There is widespread concern among care professionals and councils as well as politicians and auditors at the way the care service legislation is being bundled through parliament before proper cost estimates have been made and decisions about its final shape have been taken. Sturgeon wants to push the bill through and then fine-tune the care service later through secondary legislation, which is less scrutinised and rarely debated. Kenneth Gibson, the SNP MSP who chairs the finance committee, said that “major bills should not be implemented via secondary legislation… The significant gaps highlighted throughout our report have frustrated the parliamentary scrutiny process.” There is particular worry that the government has grossly underestimated the cost of the new service, which Sturgeon sees as a key part of her legacy.

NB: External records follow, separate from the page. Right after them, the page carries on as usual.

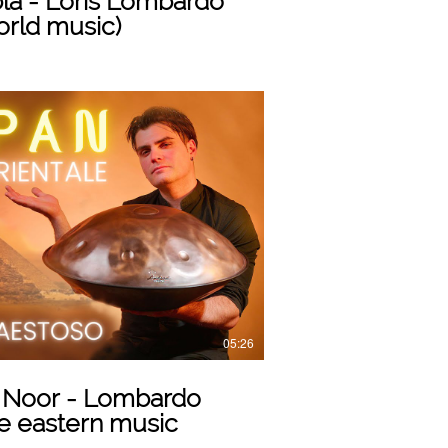
la - Loris Lombardo
orld music)
Play Video
05:26
 Noor - Lombardo
e eastern music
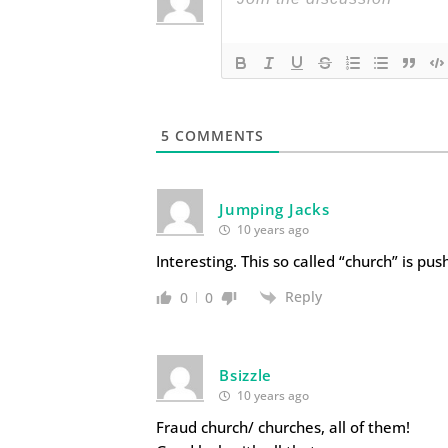
5
COMMENTS
Jumping Jacks
10 years ago
Interesting. This so called “church” is pus
Reply
0
0
Bsizzle
10 years ago
Fraud church/ churches, all of them!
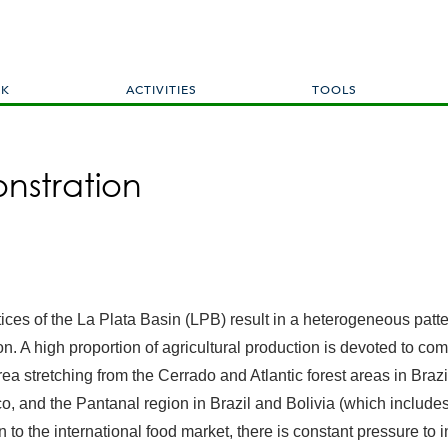
Skip
to
main
content
RK
ACTIVITIES
TOOLS
nstration
ces of the La Plata Basin (LPB) result in a heterogeneous patt
tion. A high proportion of agricultural production is devoted to
rea stretching from the Cerrado and Atlantic forest areas in Bra
aco, and the Pantanal region in Brazil and Bolivia (which includ
 to the international food market, there is constant pressure to in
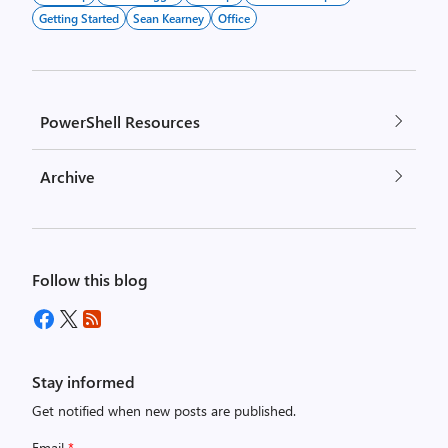
Getting Started
Sean Kearney
Office
PowerShell Resources
Archive
Follow this blog
Stay informed
Get notified when new posts are published.
Email
*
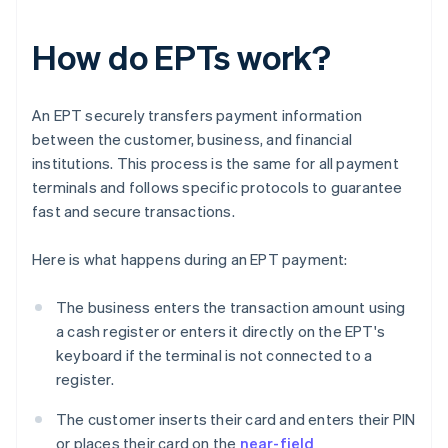
How do EPTs work?
An EPT securely transfers payment information
between the customer, business, and financial
institutions. This process is the same for all payment
terminals and follows specific protocols to guarantee
fast and secure transactions.
Here is what happens during an EPT payment:
The business enters the transaction amount using
a cash register or enters it directly on the EPT's
keyboard if the terminal is not connected to a
register.
The customer inserts their card and enters their PIN
or places their card on the
near-field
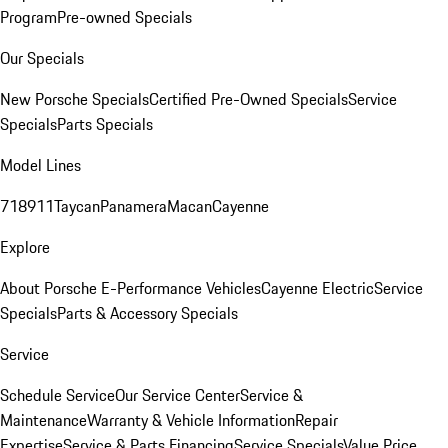
Program
Pre-owned Specials
Our Specials
New Porsche Specials
Certified Pre-Owned Specials
Service
Specials
Parts Specials
Model Lines
718
911
Taycan
Panamera
Macan
Cayenne
Explore
About Porsche E-Performance Vehicles
Cayenne Electric
Service
Specials
Parts & Accessory Specials
Service
Schedule Service
Our Service Center
Service &
Maintenance
Warranty & Vehicle Information
Repair
Expertise
Service & Parts Financing
Service Specials
Value Price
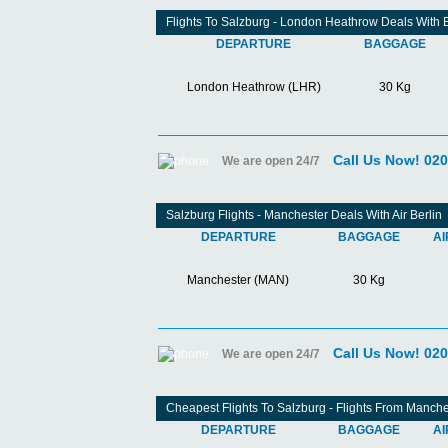
Flights To Salzburg - London Heathrow Deals With 
DEPARTURE
BAGGAGE
London Heathrow (LHR)
30 Kg
Call Us Now! 02
We are open 24/7
Salzburg Flights - Manchester Deals With Air Berlin
DEPARTURE
BAGGAGE
AI
Manchester (MAN)
30 Kg
Call Us Now! 02
We are open 24/7
Cheapest Flights To Salzburg - Flights From Manche
DEPARTURE
BAGGAGE
AI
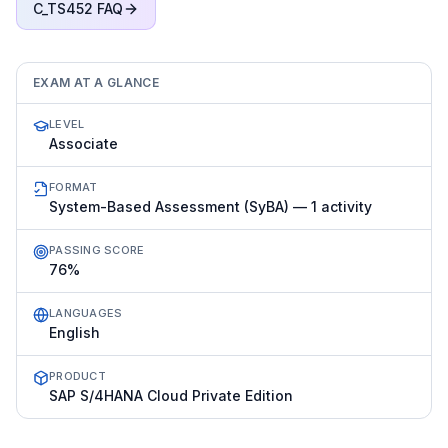
C_TS452
FAQ
EXAM AT A GLANCE
LEVEL
Associate
FORMAT
System-Based Assessment (SyBA) — 1 activity
PASSING SCORE
76%
LANGUAGES
English
PRODUCT
SAP S/4HANA Cloud Private Edition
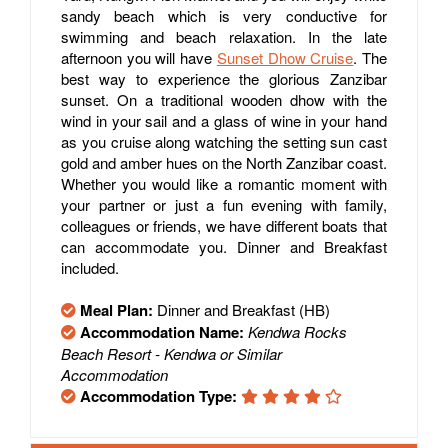
sandy beach which is very conductive for
swimming and beach relaxation. In the late
afternoon you will have
Sunset Dhow Cruise
. The
best way to experience the glorious Zanzibar
sunset. On a traditional wooden dhow with the
wind in your sail and a glass of wine in your hand
as you cruise along watching the setting sun cast
gold and amber hues on the North Zanzibar coast.
Whether you would like a romantic moment with
your partner or just a fun evening with family,
colleagues or friends, we have different boats that
can accommodate you. Dinner and Breakfast
included.
Meal Plan:
Dinner and Breakfast (HB)
Accommodation Name:
Kendwa Rocks
Beach Resort - Kendwa or Similar
Accommodation
Accommodation Type:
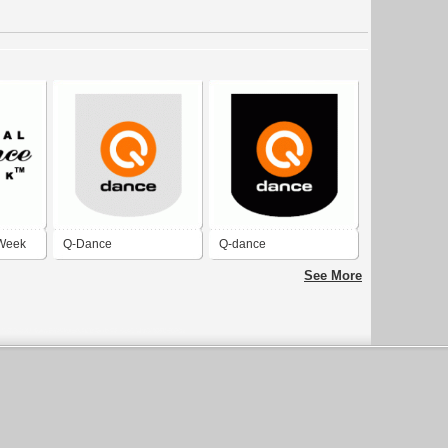
 Week
Q-Dance
Q-dance
See More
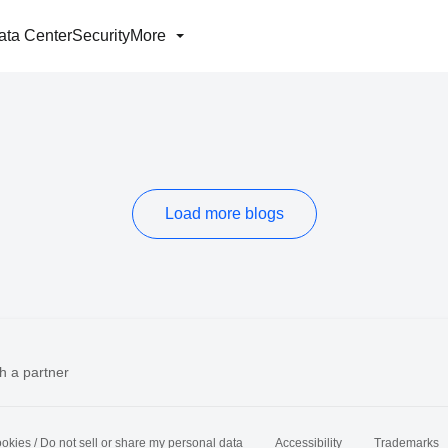
ata Center
Security
More
Load more blogs
h a partner
okies / Do not sell or share my personal data
Accessibility
Trademarks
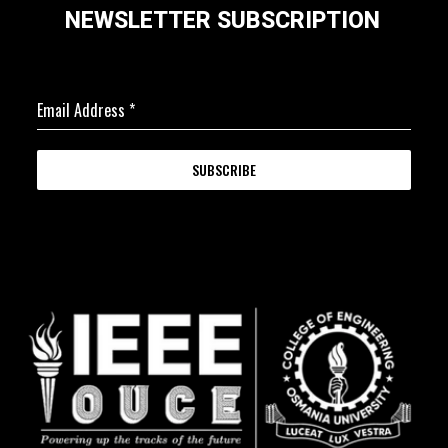
NEWSLETTER SUBSCRIPTION
Email Address
*
SUBSCRIBE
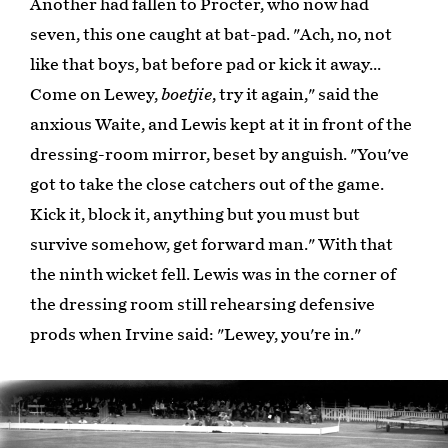
Another had fallen to Procter, who now had
seven, this one caught at bat-pad. "Ach, no, not
like that boys, bat before pad or kick it away...
Come on Lewey,
boetjie
, try it again," said the
anxious Waite, and Lewis kept at it in front of the
dressing-room mirror, beset by anguish. "You've
got to take the close catchers out of the game.
Kick it, block it, anything but you must but
survive somehow, get forward man." With that
the ninth wicket fell. Lewis was in the corner of
the dressing room still rehearsing defensive
prods when Irvine said: "Lewey, you're in."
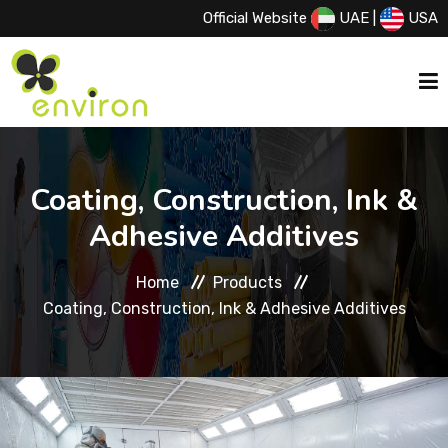
Official Website
UAE
|
USA
HOME
Coating, Construction, Ink &
Adhesive Additives
ABOUT US
Home
Products
SERVICES
Coating, Construction, Ink & Adhesive Additives
PRODUCTS
PRINCIPALS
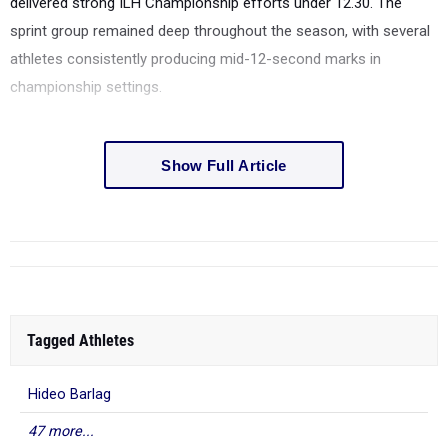
delivered strong ILH Championship efforts under 12.30. The
sprint group remained deep throughout the season, with several
athletes consistently producing mid-12-second marks in
championship settings.
Show Full Article
Tagged Athletes
Hideo Barlag
47 more...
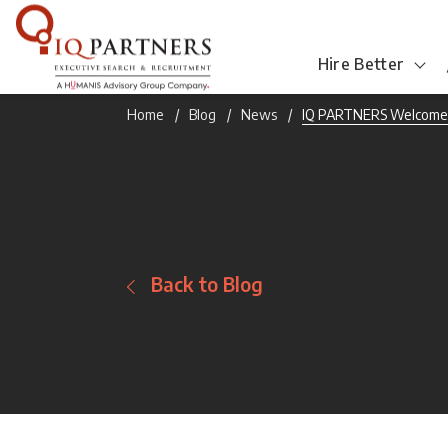
Hire Better
Home
Blog
News
IQ PARTNERS Welcome
Back to Blog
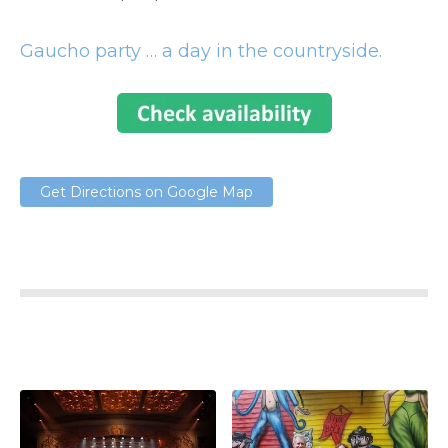
Gaucho party … a day in the countryside.
Get Directions on Google Map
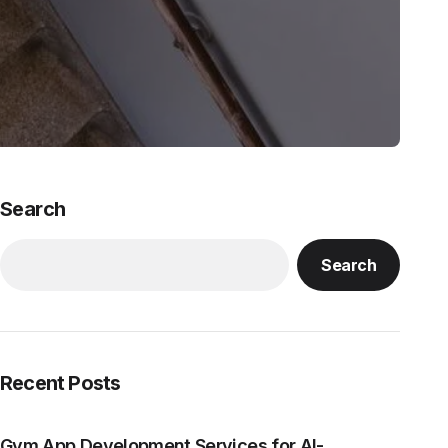
Search
Search
Recent Posts
Gym App Development Services for AI-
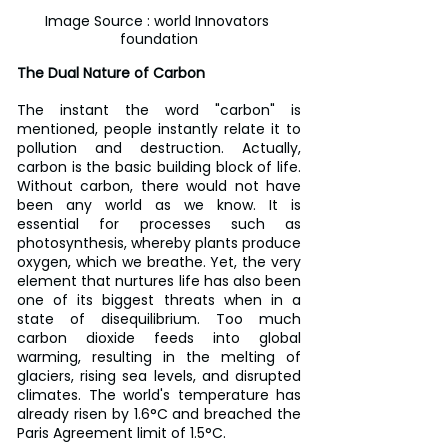
Image Source : world Innovators 
foundation
The Dual Nature of Carbon
The instant the word "carbon" is 
mentioned, people instantly relate it to 
pollution and destruction. Actually, 
carbon is the basic building block of life. 
Without carbon, there would not have 
been any world as we know. It is 
essential for processes such as 
photosynthesis, whereby plants produce 
oxygen, which we breathe. Yet, the very 
element that nurtures life has also been 
one of its biggest threats when in a 
state of disequilibrium. Too much 
carbon dioxide feeds into global 
warming, resulting in the melting of 
glaciers, rising sea levels, and disrupted 
climates. The world's temperature has 
already risen by 1.6°C and breached the 
Paris Agreement limit of 1.5°C.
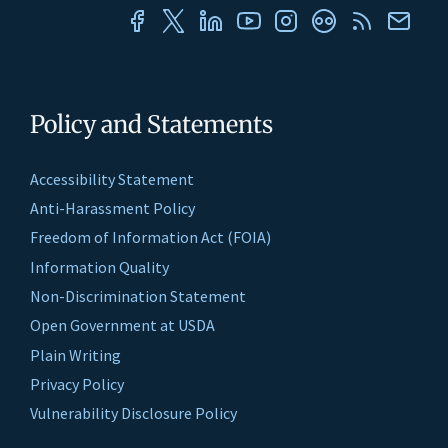
Policy and Statements
Accessibility Statement
Anti-Harassment Policy
Freedom of Information Act (FOIA)
Information Quality
Non-Discrimination Statement
Open Government at USDA
Plain Writing
Privacy Policy
Vulnerability Disclosure Policy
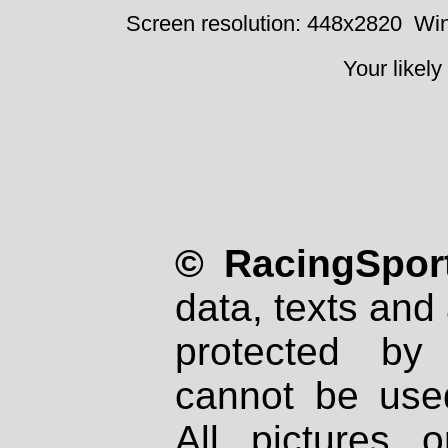
Screen resolution: 448x2820
Win
Your likely
© RacingSport
data, texts and 
protected by
cannot be used
All pictures 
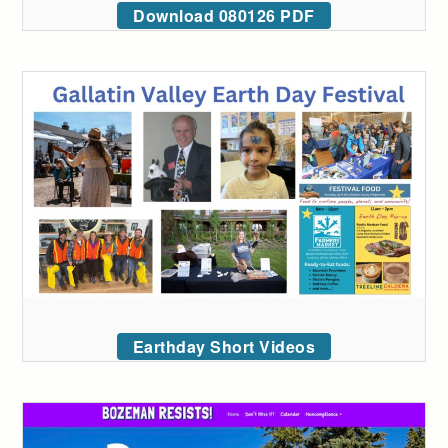
Download 080126 PDF
Earthday Short Videos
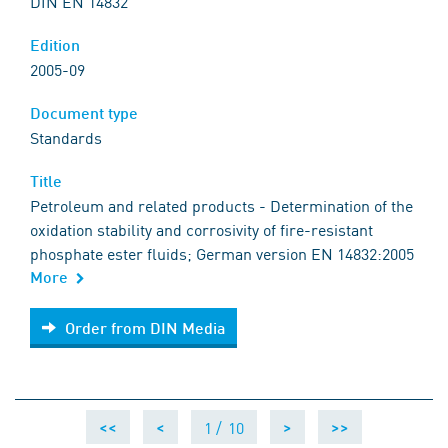
DIN EN 14832
Edition
2005-09
Document type
Standards
Title
Petroleum and related products - Determination of the
oxidation stability and corrosivity of fire-resistant
phosphate ester fluids; German version EN 14832:2005
More
Order from DIN Media
Order from DIN Media
1 /
10
<<
<
>
>>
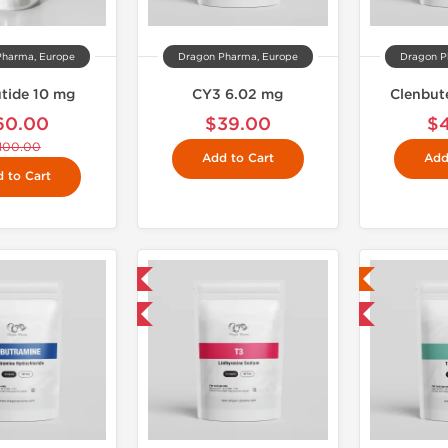
Pharma, Europe
Dragon Pharma, Europe
Dragon P
tide 10 mg
CY3 6.02 mg
Clenbut
60.00
$39.00
$
100.00
Add to Cart
Add
 to Cart
Domestic & International
Lab Tested
Buy 3 and get 1 for FREE
Domestic & International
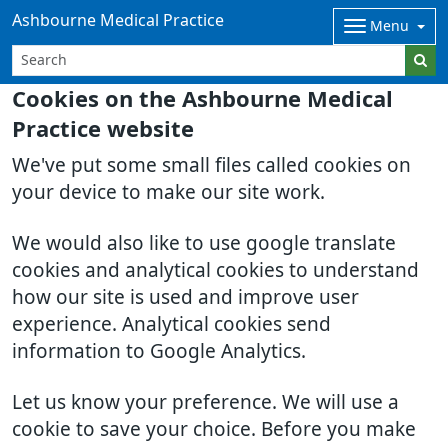
Ashbourne Medical Practice
Menu
Cookies on the Ashbourne Medical
Practice website
We've put some small files called cookies on
your device to make our site work.
We would also like to use google translate
cookies and analytical cookies to understand
how our site is used and improve user
experience. Analytical cookies send
information to Google Analytics.
Let us know your preference. We will use a
cookie to save your choice. Before you make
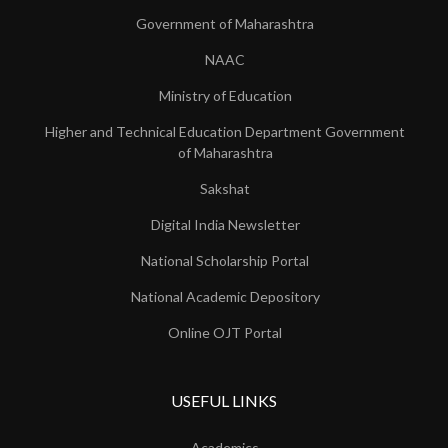
Government of Maharashtra
NAAC
Ministry of Education
Higher and Technical Education Department Government
of Maharashtra
Sakshat
Digital India Newsletter
National Scholarship Portal
National Academic Depository
Online OJT Portal
USEFUL LINKS
Academics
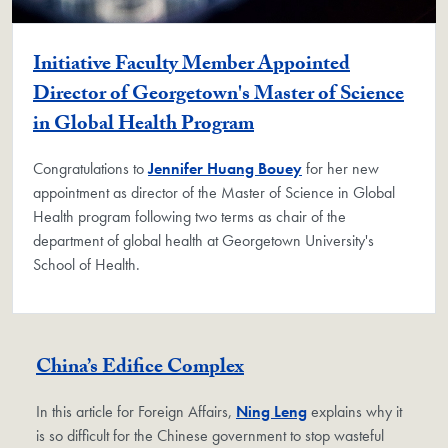
Initiative Faculty Member Appointed
Director of Georgetown's Master of Science
in Global Health Program
Congratulations to
Jennifer Huang Bouey
for her new
appointment as director of the Master of Science in Global
Health program following two terms as chair of the
department of global health at Georgetown University's
School of Health.
China’s Edifice Complex
In this article for Foreign Affairs,
Ning Leng
explains why it
is so difficult for the Chinese government to stop wasteful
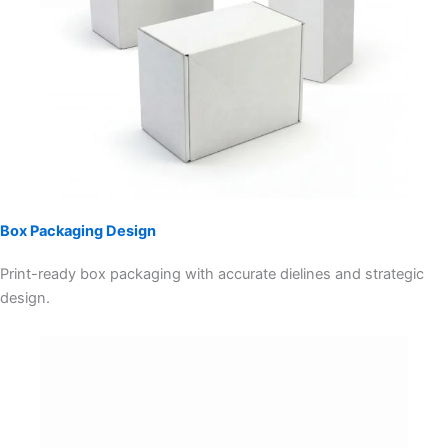
Box Packaging Design
Print-ready box packaging with accurate dielines and strategic
design.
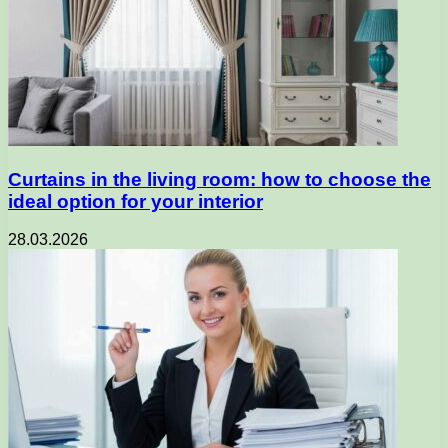
Curtains in the living room: how to choose the
ideal option for your interior
28.03.2026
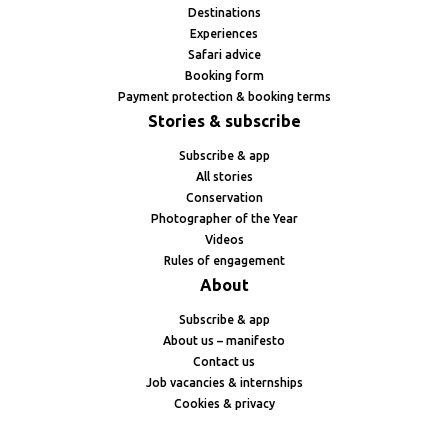
Destinations
Experiences
Safari advice
Booking form
Payment protection & booking terms
Stories & subscribe
Subscribe & app
All stories
Conservation
Photographer of the Year
Videos
Rules of engagement
About
Subscribe & app
About us – manifesto
Contact us
Job vacancies & internships
Cookies & privacy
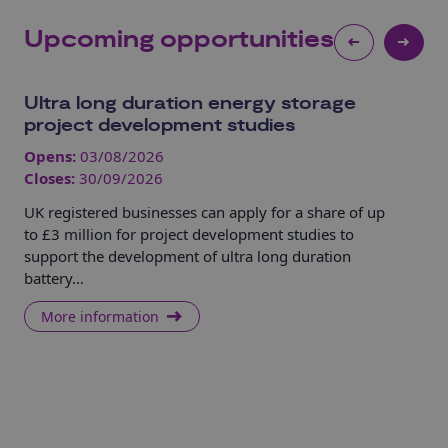
Upcoming opportunities
Ultra long duration energy storage
UK
project development studies
Ca
Opens:
03/08/2026
Op
Closes:
30/09/2026
Clo
UK registered businesses can apply for a share of up
UK 
to £3 million for project development studies to
Sec
support the development of ultra long duration
tec
battery…
mos
More information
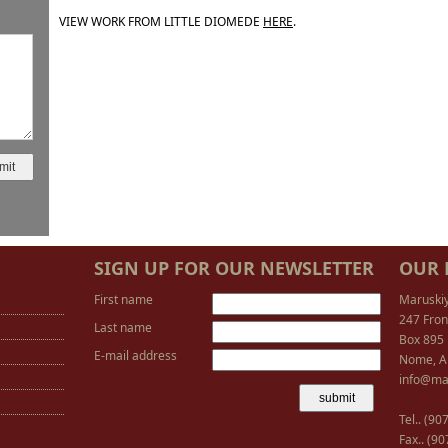
VIEW WORK FROM LITTLE DIOMEDE
HERE
.
SIGN UP FOR OUR NEWSLETTER
OUR 
First name
Maruski
247 Fron
Last name
Box 895
E-mail address
Nome, A
info@ma
Tel.. (9
Fax.. (9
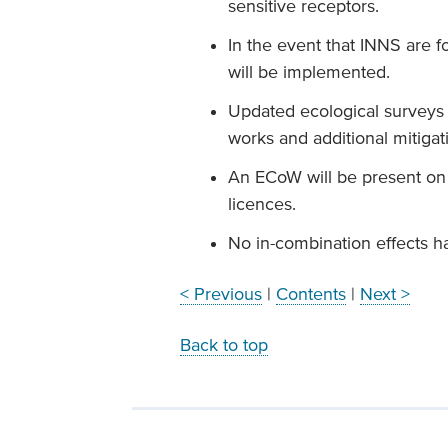
sensitive receptors.
In the event that INNS are 
will be implemented.
Updated ecological surveys
works and additional mitigat
An ECoW will be present on 
licences.
No in-combination effects ha
< Previous
|
Contents
|
Next >
Back to top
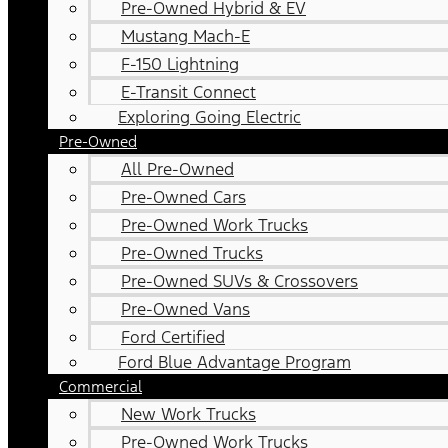
Pre-Owned Hybrid & EV
Mustang Mach-E
F-150 Lightning
E-Transit Connect
Exploring Going Electric
Pre-Owned
All Pre-Owned
Pre-Owned Cars
Pre-Owned Work Trucks
Pre-Owned Trucks
Pre-Owned SUVs & Crossovers
Pre-Owned Vans
Ford Certified
Ford Blue Advantage Program
Commercial
New Work Trucks
Pre-Owned Work Trucks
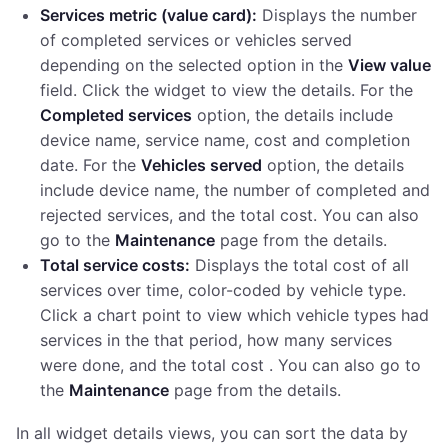
Services metric (value card):
Displays the number
of completed services or vehicles served
depending on the selected option in the
View value
field. Click the widget to view the details. For the
Completed services
option, the details include
device name, service name, cost and completion
date. For the
Vehicles served
option, the details
include device name, the number of completed and
rejected services, and the total cost. You can also
go to the
Maintenance
page from the details.
Total service costs:
Displays the total cost of all
services over time, color-coded by vehicle type.
Click a chart point to view which vehicle types had
services in the that period, how many services
were done, and the total cost . You can also go to
the
Maintenance
page from the details.
In all widget details views, you can sort the data by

There was also the general unease that greeted Sturgeon’s pledge last week to forge ahead with her strange wheeze to treat the next general election as a de facto referendum on independence. After decades of patient politicking by the SNP, some of her more thoughtful colleagues see this strategy as a mad dash for the barricades that is more likely to fail than succeed, substantially setting back the independence cause. Rather than allow her successor to continue the long game, Sturgeon’s ego seems to demand a last charge at the big dream.
What should we make of all this? Certainly, it seems like Sturgeon’s imperial approach to running the SNP is starting to chafe. Her circle of advisers has always been tiny – it includes her husband, Peter Murrell, the party’s chief executive. It is probably inevitable that as time has passed her largely unconsulted colleagues have grown weary of simply doing what they’re told – there is a substantial amount of lobby fodder on the SNP backbenches, but there are some sparkier types too. And as Sturgeon’s era draws closer to its end, it’s also inevitable that her authority will start to wane as her colleagues look to the future. There are those who want her gone, and those who want her to feel some pain before she goes – that’s what comes of ruling by fiat. She’ll also be aware that in politics rebellion can be infectious.
Perhaps the biggest danger facing the First Minister now is the risk that all this upheaval could poison her legacy. It is a loss of control that no one saw coming, as Sturgeon approaches the conclusion of her long reign.